- **WORK TO COMPLETE**:
Present the text of the material below as a numbered list, from the start of the material up to and including the line with "teres vizual grădinii". Leave out the pictures and any blank lines.

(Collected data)
┄┄┄┄┄┄┄┄┄┄

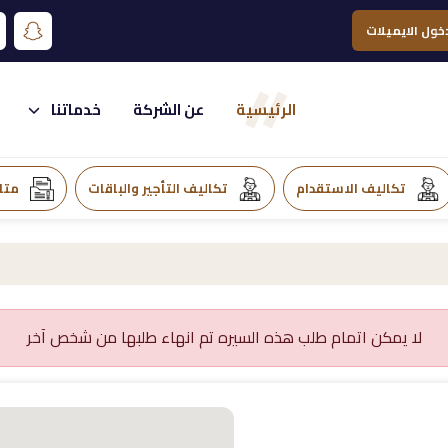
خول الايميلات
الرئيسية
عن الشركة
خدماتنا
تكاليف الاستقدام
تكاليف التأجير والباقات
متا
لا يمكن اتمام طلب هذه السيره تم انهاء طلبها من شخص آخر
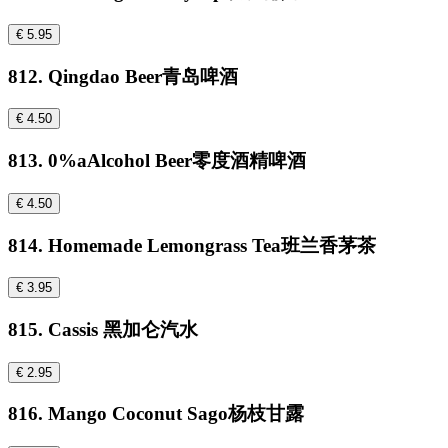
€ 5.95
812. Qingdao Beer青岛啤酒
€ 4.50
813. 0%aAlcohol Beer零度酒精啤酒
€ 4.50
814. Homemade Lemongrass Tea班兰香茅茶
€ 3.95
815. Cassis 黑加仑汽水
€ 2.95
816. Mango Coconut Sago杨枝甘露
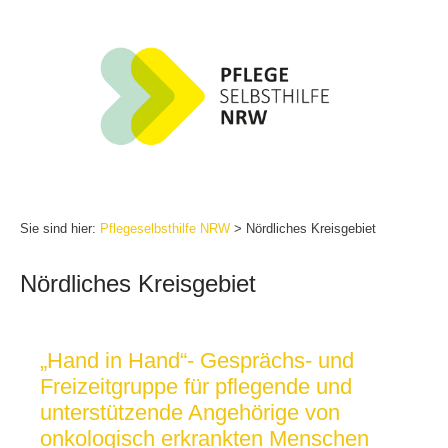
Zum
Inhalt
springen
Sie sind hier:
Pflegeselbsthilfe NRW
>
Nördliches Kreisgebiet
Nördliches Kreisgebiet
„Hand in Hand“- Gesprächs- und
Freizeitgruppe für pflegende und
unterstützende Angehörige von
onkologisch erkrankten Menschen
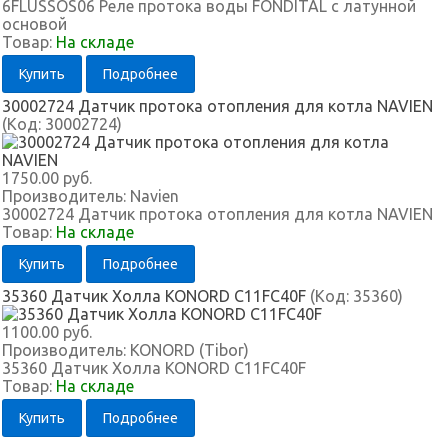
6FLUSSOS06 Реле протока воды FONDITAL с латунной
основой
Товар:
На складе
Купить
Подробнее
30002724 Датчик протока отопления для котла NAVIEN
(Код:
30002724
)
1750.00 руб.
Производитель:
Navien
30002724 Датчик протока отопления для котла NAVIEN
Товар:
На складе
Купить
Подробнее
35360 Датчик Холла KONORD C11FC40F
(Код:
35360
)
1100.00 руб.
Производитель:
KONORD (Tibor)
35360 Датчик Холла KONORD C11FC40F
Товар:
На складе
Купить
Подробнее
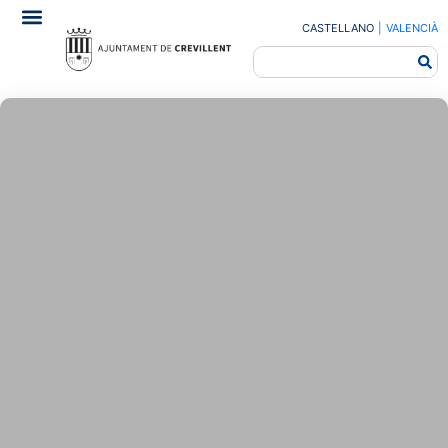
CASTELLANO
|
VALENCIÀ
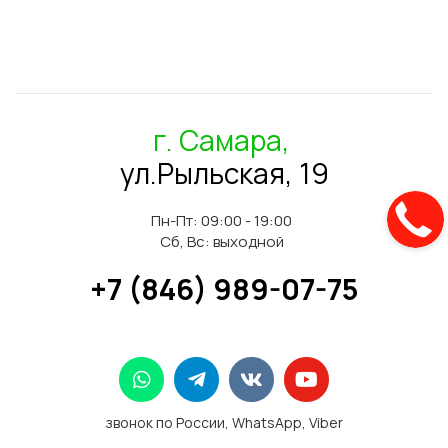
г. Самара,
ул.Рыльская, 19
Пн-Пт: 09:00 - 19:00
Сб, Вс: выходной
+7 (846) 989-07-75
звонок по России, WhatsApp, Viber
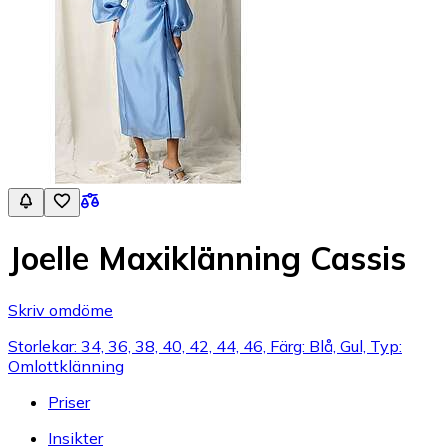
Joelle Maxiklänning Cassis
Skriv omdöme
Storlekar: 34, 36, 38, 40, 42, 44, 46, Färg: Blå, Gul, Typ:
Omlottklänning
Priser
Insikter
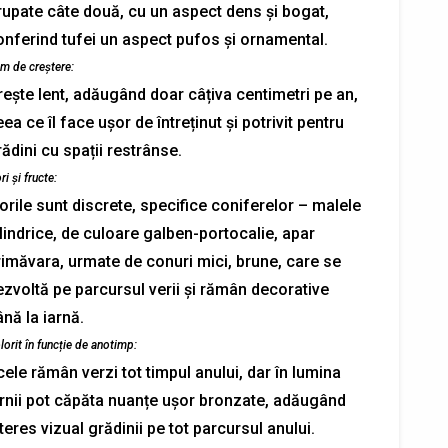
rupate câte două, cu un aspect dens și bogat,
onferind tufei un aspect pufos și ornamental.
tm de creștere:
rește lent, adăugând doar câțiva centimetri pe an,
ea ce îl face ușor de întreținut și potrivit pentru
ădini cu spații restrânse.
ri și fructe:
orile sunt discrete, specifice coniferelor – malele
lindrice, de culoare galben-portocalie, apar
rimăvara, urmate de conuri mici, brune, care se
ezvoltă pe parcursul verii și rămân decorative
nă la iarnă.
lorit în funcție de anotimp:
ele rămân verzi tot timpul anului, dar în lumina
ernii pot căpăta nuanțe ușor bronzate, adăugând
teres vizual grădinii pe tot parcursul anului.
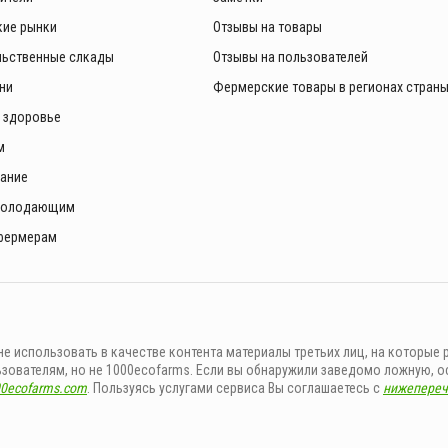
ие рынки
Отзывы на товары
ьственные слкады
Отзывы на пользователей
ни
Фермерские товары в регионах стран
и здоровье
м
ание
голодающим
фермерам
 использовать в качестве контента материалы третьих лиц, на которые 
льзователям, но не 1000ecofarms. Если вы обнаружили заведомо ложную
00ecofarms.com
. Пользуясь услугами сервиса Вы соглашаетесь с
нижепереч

┄┄┄┄┄┄┄┄┄┄

- **ANSWER SPACE**:
1. خول الايميلات
2. الرئيسية
3. عن الشركة
4. خدماتنا
5. تكاليف الاستقدام
6. تكاليف التأجير والباقات
7. متا
8. لا يمكن اتمام طلب هذه السيره تم انهاء طلبها من شخص آخر
9. € 5.95
10. 812. Qingdao Beer青岛啤酒
11. € 4.50
12. 813. 0%aAlcohol Beer零度酒精啤酒
13. € 4.50
14. 814. Homemade Lemongrass Tea班兰香茅茶
15. € 3.95
16. 815. Cassis 黑加仑汽水
17. € 2.95
18. 816. Mango Coconut Sago杨枝甘露
19. Zum
20. Inhalt
21. springen
22. Sie sind hier:
23. Pflegeselbsthilfe NRW
24. >
25. Nördliches Kreisgebiet
26. Nördliches Kreisgebiet
27. „Hand in Hand“- Gesprächs- und
28. Freizeitgruppe für pflegende und
29. unterstützende Angehörige von
30. onkologisch erkrankten Menschen
31. 6FLUSSOS06 Реле протока воды FONDITAL с латунной
32. основой
33. Товар:
34. На складе
35. Купить
36. Подробнее
37. 30002724 Датчик протока отопления для котла NAVIEN
38. (Код:
39. 30002724
40. )
41. 1750.00 руб.
42. Производитель:
43. Navien
44. 30002724 Датчик протока отопления для котла NAVIEN
45. Товар:
46. На складе
47. Купить
48. Подробнее
49. 35360 Датчик Холла KONORD C11FC40F
50. (Код:
51. 35360
52. )
53. 1100.00 руб.
54. Производитель:
55. KONORD (Tibor)
56. 35360 Датчик Холла KONORD C11FC40F
57. Товар:
58. На складе
59. Купить
60. Подробнее
61. CASTELLANO
62. |
63. VALENCIÀ
64. г. Самара,
65. ул.Рыльская, 19
66. Пн-Пт: 09:00 - 19:00
67. Сб, Вс: выходной
68. +7 (846) 989-07-75
69. звонок по России, WhatsApp, Viber
70. Joelle Maxiklänning Cassis
71. Skriv omdöme
72. Storlekar: 34, 36, 38, 40, 42, 44, 46, Färg: Blå, Gul, Typ:
73. Omlottklänning
74. Priser
75. Insikter
76. rupate câte două, cu un aspect dens și bogat,
77. onferind tufei un aspect pufos și ornamental.
78. tm de creștere:
79. rește lent, adăugând doar câțiva centimetri pe an,
80. ea ce îl face ușor de întreținut și potrivit pentru
81. ădini cu spații restrânse.
82. ri și fructe:
83. orile sunt discrete, specifice coniferelor – malele
84. lindrice, de culoare galben-portocalie, apar
85. rimăvara, urmate de conuri mici, brune, care se
86. ezvoltă pe parcursul verii și rămân decorative
87. nă la iarnă.
88. lorit în funcție de anotimp:
89. ele rămân verzi tot timpul anului, dar în lumina
90. ernii pot căpăta nuanțe ușor bronzate, adăugând
91. teres vizual grădinii pe tot parcursul anului.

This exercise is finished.